(DOCUMENT TEXT Opens)

Organisations rely on unacknowledged judgment to interpret rules, but admitting this undermines their authority. Theodore Porter's concept of "trust in numbers" shows that quantitative rules are adopted for defensibility, not accuracy. Palantir CEO Alex Karp's vision of software-led decision-making, inspired by bee swarms, eliminates mediation but also removes the ability to question signals. This encodes bureaucracy into software, making it rigid and prone to failure when categories don't fit reality.

For the Shajareh Tayyebeh school, the target package presented a military facility, ignoring public information like business listings and Google Maps. At 1,000 decisions an hour, no one had time to search for discrepancies. A former senior official noted the building had been on a target list for years, yet the error was missed.

Conclusion: The Human Decisions Behind the Atrocity

Congress did not authorise the Iran war, yet American forces struck 6,000 targets in two weeks, including the school. Reporting framed it as an "AI error," but this distracts from human choices: compressing the kill chain, prioritising speed over deliberation, and building a system that produces 1,000 decisions hourly. Calling it an AI problem hides the accountability of those who started the war and refuse to stop it. The deaths of up to 180 children stem from bureaucratic failures, not technological malfunctions.

(DOCUMENT TEXT Closes)

*TASK DESCRIPTION:* Using the passage on the school strike above, decide whether each statement agrees with it: (a) the target package for the Shajareh Tayyebeh school drew on business listings and Google Maps; (b) Congress authorized the Iran war; (c) a former senior official said the building had been on a target list for years. For each, answer yes or no and quote the words of the passage that decide it.

(GIVEN RECORDS Opens)

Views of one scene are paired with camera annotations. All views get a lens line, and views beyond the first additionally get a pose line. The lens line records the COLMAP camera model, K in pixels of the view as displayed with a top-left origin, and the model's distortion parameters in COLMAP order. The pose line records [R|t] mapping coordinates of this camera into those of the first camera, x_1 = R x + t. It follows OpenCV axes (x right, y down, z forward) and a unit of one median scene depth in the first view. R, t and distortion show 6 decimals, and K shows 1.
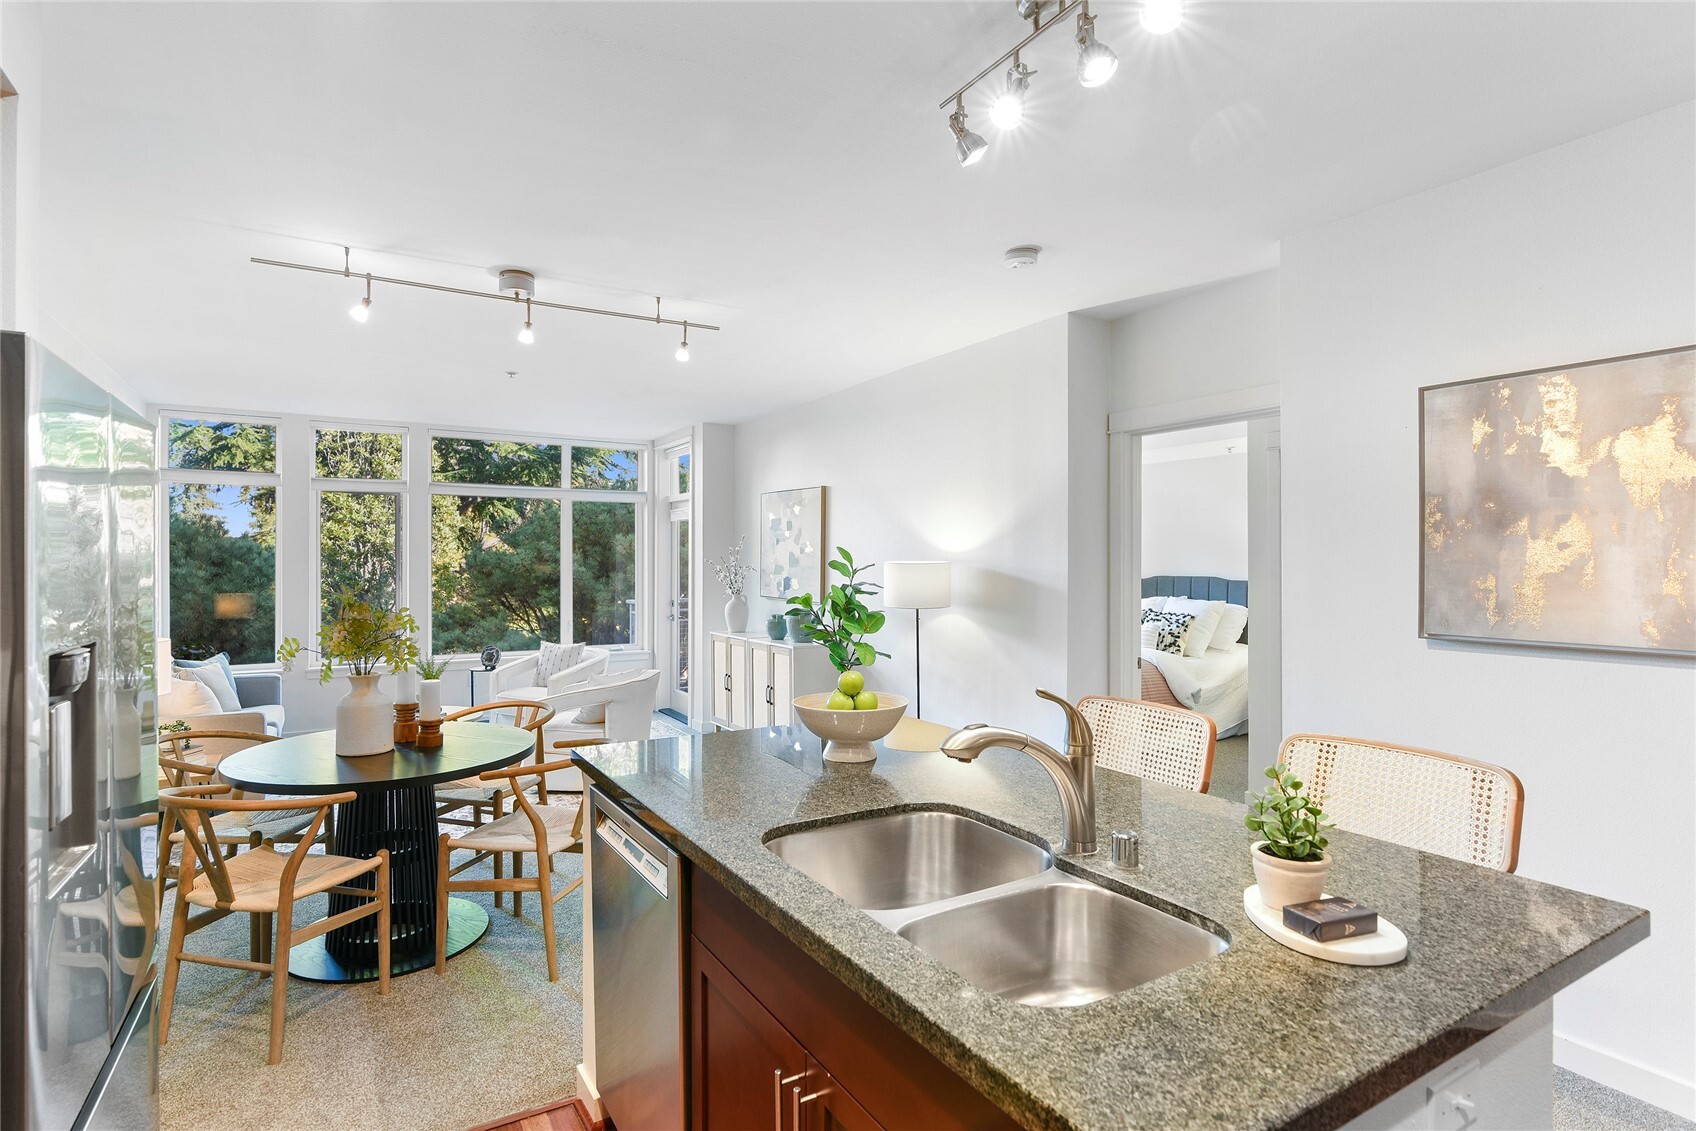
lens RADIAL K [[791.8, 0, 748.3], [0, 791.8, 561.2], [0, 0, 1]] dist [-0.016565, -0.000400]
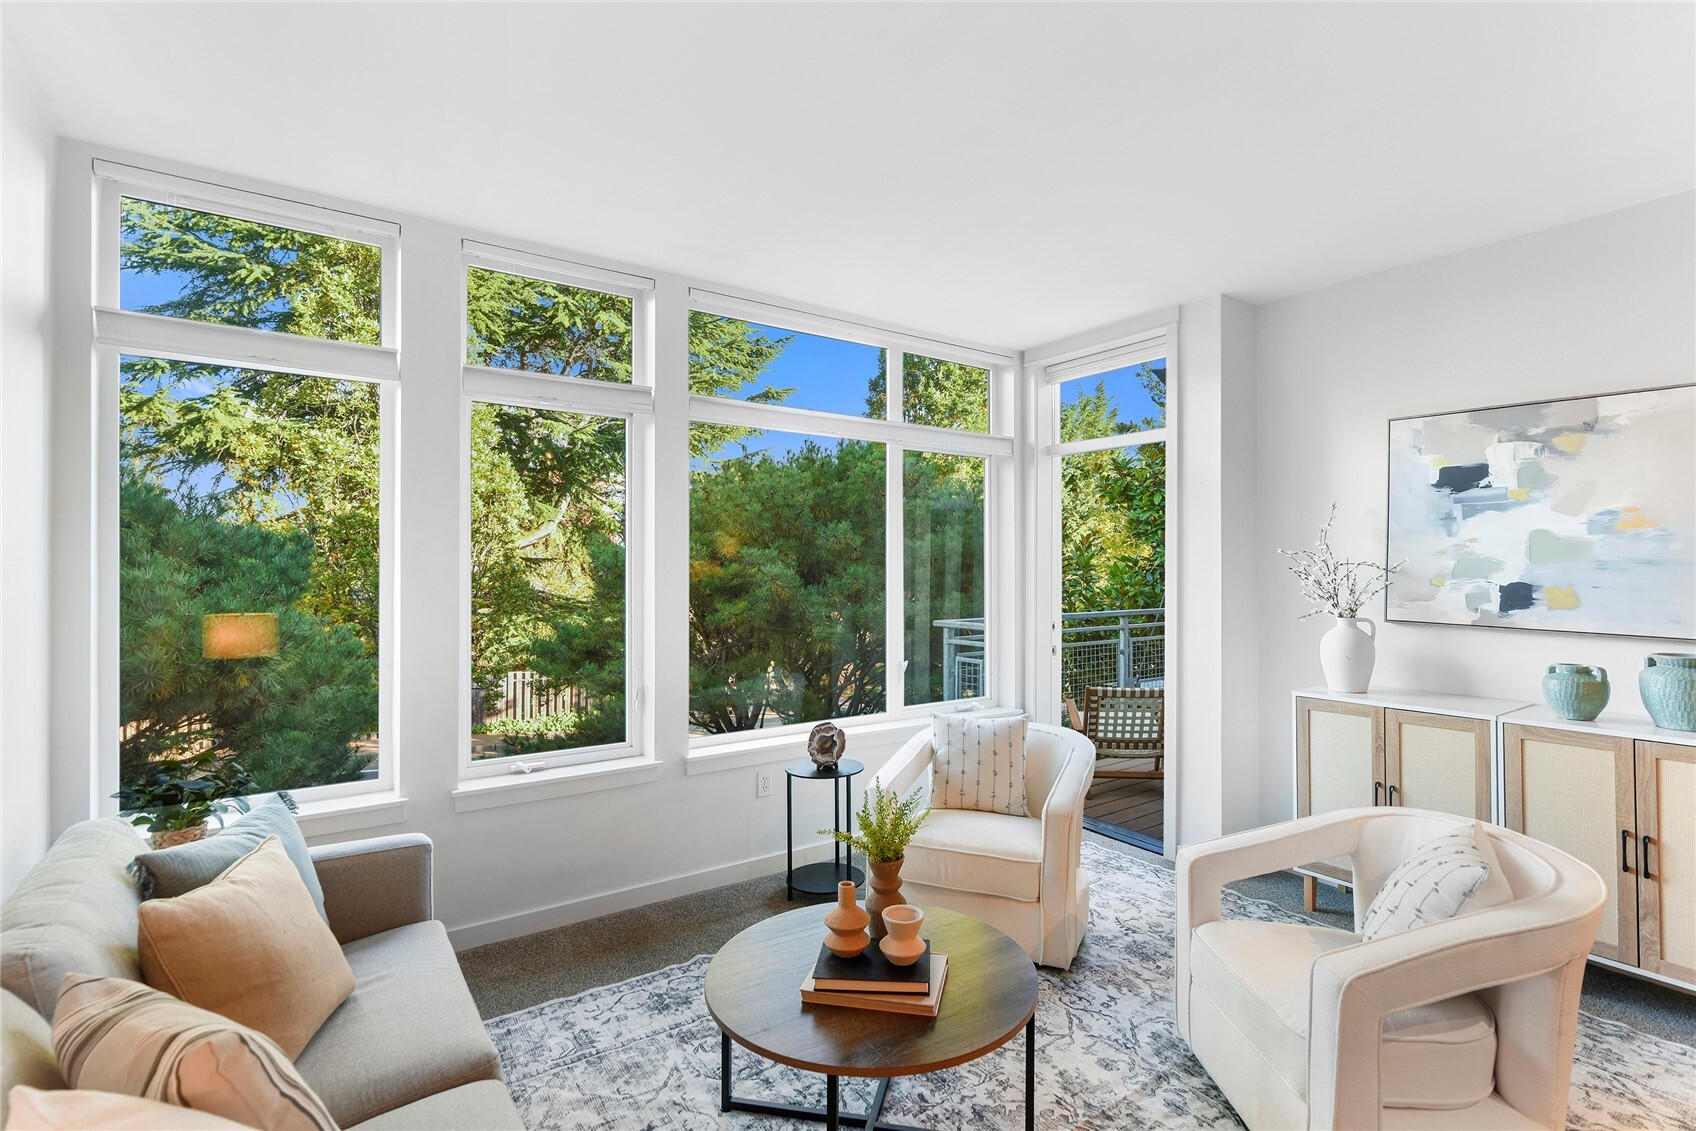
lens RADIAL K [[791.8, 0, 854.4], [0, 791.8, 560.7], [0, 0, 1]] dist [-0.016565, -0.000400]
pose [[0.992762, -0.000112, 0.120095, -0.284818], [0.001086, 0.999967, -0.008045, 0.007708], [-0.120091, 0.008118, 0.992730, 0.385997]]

(GIVEN RECORDS Closes)
(GIVEN RECORDS Opens)

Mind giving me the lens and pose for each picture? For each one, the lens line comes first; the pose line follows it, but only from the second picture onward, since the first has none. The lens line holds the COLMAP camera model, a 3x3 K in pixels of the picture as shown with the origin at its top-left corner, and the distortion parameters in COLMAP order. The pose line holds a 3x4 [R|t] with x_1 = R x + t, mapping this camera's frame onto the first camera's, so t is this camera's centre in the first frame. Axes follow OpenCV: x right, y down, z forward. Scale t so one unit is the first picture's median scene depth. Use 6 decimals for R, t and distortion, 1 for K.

(GIVEN RECORDS Closes)

*WRITTEN RESPONSE:*
(a) No: "ignoring public information like business listings and Google Maps."
(b) No: "Congress did not authorise the Iran war"
(c) Yes: "A former senior official noted the building had been on a target list for years"